9) Turn them regularely and fry until they are golden all around. By the way, they let you know when they’re ready to be turned~! Pick a target and lightly poke it with whatever tool you have at hand. If it rolls over obligingly, you’ve hit the mark. If it insists on sticking to the pan and threatens to break apart, give it a few blinks and try again.
10) Once they’re nicely browned and crispy all around, take them out of the pan one by one and place them on a tray or large plate lined with paper towels to soak up excess fat.

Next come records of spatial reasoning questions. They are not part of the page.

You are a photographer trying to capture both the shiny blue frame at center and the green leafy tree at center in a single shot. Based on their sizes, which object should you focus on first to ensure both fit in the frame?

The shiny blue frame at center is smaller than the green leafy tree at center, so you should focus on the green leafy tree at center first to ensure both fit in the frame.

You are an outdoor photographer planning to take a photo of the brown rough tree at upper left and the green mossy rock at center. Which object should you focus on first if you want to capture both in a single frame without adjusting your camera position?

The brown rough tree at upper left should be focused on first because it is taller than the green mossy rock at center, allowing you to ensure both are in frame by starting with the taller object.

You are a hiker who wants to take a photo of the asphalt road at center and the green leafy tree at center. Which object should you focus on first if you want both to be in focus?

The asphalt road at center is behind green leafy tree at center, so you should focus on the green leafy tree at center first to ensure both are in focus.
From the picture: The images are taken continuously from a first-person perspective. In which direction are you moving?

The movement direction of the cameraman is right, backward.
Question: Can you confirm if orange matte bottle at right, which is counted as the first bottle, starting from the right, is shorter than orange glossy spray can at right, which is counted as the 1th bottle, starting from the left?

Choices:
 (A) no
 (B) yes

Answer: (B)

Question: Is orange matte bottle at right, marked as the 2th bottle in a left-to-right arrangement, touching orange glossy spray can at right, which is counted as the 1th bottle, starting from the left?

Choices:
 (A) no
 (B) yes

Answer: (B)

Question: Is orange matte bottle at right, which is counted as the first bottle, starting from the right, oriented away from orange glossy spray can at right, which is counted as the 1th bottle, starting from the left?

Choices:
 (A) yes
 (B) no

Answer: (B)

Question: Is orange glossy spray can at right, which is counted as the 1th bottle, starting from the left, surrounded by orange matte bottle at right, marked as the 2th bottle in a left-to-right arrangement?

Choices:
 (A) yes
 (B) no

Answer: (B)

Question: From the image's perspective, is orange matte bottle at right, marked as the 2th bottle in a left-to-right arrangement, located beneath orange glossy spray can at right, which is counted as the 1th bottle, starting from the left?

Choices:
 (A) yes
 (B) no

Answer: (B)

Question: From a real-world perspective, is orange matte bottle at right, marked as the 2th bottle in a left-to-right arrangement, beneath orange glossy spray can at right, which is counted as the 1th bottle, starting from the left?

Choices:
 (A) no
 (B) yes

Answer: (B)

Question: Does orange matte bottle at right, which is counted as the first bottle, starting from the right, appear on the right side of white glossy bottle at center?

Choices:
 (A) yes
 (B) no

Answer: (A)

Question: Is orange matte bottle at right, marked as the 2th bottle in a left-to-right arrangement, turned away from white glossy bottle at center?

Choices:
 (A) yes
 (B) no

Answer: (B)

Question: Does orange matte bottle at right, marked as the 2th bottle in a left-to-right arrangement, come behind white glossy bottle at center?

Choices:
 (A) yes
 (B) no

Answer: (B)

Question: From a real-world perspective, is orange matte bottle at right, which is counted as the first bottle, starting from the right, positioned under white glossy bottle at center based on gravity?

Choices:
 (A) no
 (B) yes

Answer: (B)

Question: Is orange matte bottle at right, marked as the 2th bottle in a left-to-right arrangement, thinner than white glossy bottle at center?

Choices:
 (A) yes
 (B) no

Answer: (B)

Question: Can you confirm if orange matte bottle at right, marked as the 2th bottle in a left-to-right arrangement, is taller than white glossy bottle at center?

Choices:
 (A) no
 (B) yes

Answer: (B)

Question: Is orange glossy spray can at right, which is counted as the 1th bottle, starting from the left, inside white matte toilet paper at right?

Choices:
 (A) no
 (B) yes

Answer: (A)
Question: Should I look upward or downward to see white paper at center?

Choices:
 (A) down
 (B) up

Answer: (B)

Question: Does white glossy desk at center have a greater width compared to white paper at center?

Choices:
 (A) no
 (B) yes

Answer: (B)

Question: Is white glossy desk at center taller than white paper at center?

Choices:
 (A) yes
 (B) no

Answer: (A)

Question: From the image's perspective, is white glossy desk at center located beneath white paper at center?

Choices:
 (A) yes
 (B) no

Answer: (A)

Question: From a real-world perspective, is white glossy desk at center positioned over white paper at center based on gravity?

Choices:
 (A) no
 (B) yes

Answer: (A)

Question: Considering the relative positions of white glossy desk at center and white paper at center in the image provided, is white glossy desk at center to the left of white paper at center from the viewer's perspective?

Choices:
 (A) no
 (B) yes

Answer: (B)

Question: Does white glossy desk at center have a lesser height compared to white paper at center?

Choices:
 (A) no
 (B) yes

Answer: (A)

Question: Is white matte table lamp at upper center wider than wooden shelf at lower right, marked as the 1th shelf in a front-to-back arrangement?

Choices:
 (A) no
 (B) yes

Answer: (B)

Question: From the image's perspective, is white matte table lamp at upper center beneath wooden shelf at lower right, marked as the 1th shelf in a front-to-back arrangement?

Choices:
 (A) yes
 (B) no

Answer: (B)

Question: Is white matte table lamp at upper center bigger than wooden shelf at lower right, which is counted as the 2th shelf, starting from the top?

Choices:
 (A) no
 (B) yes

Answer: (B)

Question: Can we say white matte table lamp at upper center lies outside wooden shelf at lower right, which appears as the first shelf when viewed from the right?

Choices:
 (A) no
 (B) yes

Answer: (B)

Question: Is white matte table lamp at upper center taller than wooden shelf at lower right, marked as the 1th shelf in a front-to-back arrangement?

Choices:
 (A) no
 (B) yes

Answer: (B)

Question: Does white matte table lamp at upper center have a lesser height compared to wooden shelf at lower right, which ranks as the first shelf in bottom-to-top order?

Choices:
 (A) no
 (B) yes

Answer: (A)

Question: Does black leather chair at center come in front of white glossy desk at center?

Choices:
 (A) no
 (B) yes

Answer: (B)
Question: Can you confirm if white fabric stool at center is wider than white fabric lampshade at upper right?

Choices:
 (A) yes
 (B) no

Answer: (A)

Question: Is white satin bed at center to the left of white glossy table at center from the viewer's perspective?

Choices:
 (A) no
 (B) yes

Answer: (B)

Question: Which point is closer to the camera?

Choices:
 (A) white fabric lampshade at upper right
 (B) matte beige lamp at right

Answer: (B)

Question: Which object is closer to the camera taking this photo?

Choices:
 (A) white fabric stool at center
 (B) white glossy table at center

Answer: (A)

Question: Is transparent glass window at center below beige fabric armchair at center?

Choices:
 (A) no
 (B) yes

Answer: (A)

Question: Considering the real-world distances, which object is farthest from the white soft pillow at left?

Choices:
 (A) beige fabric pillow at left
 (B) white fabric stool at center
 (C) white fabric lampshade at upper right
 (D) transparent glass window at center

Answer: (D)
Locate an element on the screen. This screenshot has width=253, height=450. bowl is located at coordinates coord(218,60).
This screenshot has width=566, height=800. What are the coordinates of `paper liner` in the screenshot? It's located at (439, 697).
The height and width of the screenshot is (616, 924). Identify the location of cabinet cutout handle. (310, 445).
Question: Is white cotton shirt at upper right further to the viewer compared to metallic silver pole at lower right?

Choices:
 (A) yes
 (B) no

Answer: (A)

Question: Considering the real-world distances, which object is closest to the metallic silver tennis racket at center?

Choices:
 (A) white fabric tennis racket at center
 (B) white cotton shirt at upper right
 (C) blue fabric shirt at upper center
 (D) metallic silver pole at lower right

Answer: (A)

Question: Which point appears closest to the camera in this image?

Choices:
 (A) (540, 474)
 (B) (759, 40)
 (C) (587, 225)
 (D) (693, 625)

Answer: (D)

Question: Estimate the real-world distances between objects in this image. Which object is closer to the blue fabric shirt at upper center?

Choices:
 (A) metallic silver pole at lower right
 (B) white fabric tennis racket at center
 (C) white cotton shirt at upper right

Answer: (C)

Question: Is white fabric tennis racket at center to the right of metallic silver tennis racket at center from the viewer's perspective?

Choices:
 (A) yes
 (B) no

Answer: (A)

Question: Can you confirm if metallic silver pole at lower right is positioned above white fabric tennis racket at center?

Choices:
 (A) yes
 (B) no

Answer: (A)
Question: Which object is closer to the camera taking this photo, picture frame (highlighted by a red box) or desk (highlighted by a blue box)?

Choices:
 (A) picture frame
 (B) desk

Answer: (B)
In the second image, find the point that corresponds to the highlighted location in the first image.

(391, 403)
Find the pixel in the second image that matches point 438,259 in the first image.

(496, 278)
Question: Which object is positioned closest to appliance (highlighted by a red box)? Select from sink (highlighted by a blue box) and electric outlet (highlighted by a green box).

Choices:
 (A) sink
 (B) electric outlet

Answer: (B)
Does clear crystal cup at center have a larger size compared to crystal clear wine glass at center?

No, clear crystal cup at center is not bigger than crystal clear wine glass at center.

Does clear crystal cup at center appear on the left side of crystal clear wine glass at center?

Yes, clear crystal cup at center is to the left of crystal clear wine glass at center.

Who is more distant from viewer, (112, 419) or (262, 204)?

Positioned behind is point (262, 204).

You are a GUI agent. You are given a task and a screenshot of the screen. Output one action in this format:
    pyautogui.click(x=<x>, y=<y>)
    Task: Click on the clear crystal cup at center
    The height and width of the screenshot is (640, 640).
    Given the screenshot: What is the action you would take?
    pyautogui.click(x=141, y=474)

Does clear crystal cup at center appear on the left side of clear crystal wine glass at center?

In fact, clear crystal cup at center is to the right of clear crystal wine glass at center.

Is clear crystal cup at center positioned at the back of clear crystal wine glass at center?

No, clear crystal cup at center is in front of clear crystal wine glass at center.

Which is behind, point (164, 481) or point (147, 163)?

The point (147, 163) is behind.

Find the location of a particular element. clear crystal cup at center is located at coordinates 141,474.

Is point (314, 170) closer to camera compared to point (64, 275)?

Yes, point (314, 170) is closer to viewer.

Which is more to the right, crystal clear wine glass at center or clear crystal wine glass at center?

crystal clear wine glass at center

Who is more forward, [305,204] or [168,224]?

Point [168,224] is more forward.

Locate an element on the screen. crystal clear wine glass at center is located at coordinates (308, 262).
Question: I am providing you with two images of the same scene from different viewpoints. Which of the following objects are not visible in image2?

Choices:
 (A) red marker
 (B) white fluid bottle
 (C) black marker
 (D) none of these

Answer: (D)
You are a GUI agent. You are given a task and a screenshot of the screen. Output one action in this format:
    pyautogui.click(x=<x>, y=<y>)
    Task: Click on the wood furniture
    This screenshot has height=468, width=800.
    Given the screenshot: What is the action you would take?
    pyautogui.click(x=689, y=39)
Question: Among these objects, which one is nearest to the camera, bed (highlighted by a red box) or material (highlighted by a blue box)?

Cover them with aluminum foil and set them aside for the time being.
11) Reduce the heat to medium and move on to the sauce~


The Sauce
2 Shallots, finely diced
2 Cloves of Garlic, finely chopped
½ Red Chilli, finely sliced
A Splash of white wine
2 x 400g canned Plum or San Marzano Tomatoes
1 Bunch of Basil, tightly tied together with a piece of butcher’s string
1 Tbsp fresh Oregano, finely chopped
1 Tbsp Mild Olive Oil
Sea Salt and freshly cracked Black Pepper

1) Add the olive oil to the pan and use a rubber spatula to loosen all of the leftover roasting aromas sticking to the bottom of the pan.
2) Add the shallots, garlic and chilli and sautée them for about 3 minutes until they start to soften up.
3) Deglaze the pan with a splash of white wine, then add the tomatoes along with the whole bunch of basil. You don’t need to chop it or pick off the leaves, this only serves as an infusion to the sauce, you will discard it later.
4) Add the oregano and leave the sauce to simmer for 5-10 minutes to reduce and thicken.
5) Pick out the basil, have a taste and adjust the seasoning with salt and pepper – be careful with the salt though, the parmesan you’ll be finishing the dish off with adds more of that as well.
6) Once that’s done, reduce the heat to medium-low, gently set the meatballs into the sauce, cover the pan with a lid and let the lot simmer for another 10 min.
7) Meanwhile, get your pasta going – freshly made Tagliatelle are perfect for this one~
8) My carb-free alternative for things like this is usually composed of whatever veggies I feel like that day, thinly sliced and blanched. This time, I went with a bunch of bell peppers and king oyster mushrooms. Yum~!


Assembling the Dish

A couple of fresh Basil Leaves – just pick a couple off of the bunch destined to season the sauce before popping it in
freshly grated Parmesan
A drizzle of Extra Virgin Olive Oil

1) Once your pasta or its replacement is almost done, take the meatballs out of the sauce again.
2) Move the pasta out of its cooking water while they’re just short of al dente, and, after giving them a quick shake, into the pan holding the sauce.
3) Flip them in the sauce, cover them with the lid and leave them to rest for 5 mins in the hot pan – don’t place the pan back on the stove at this point. The residual heat will finish cooking them while they soak up the sauce. If the contents of the pan appear to get too dry during that time, add just a little of the cooking water to the pan and flip the pasta again.
4) Divide the pasta and the sauce onto serving plates.
5) Arrange the meatballs and some basil leaves on and around the pasta heaps, drizzle some olive oil on top, and sprinkle them with some freshly grated parmesan just before serving.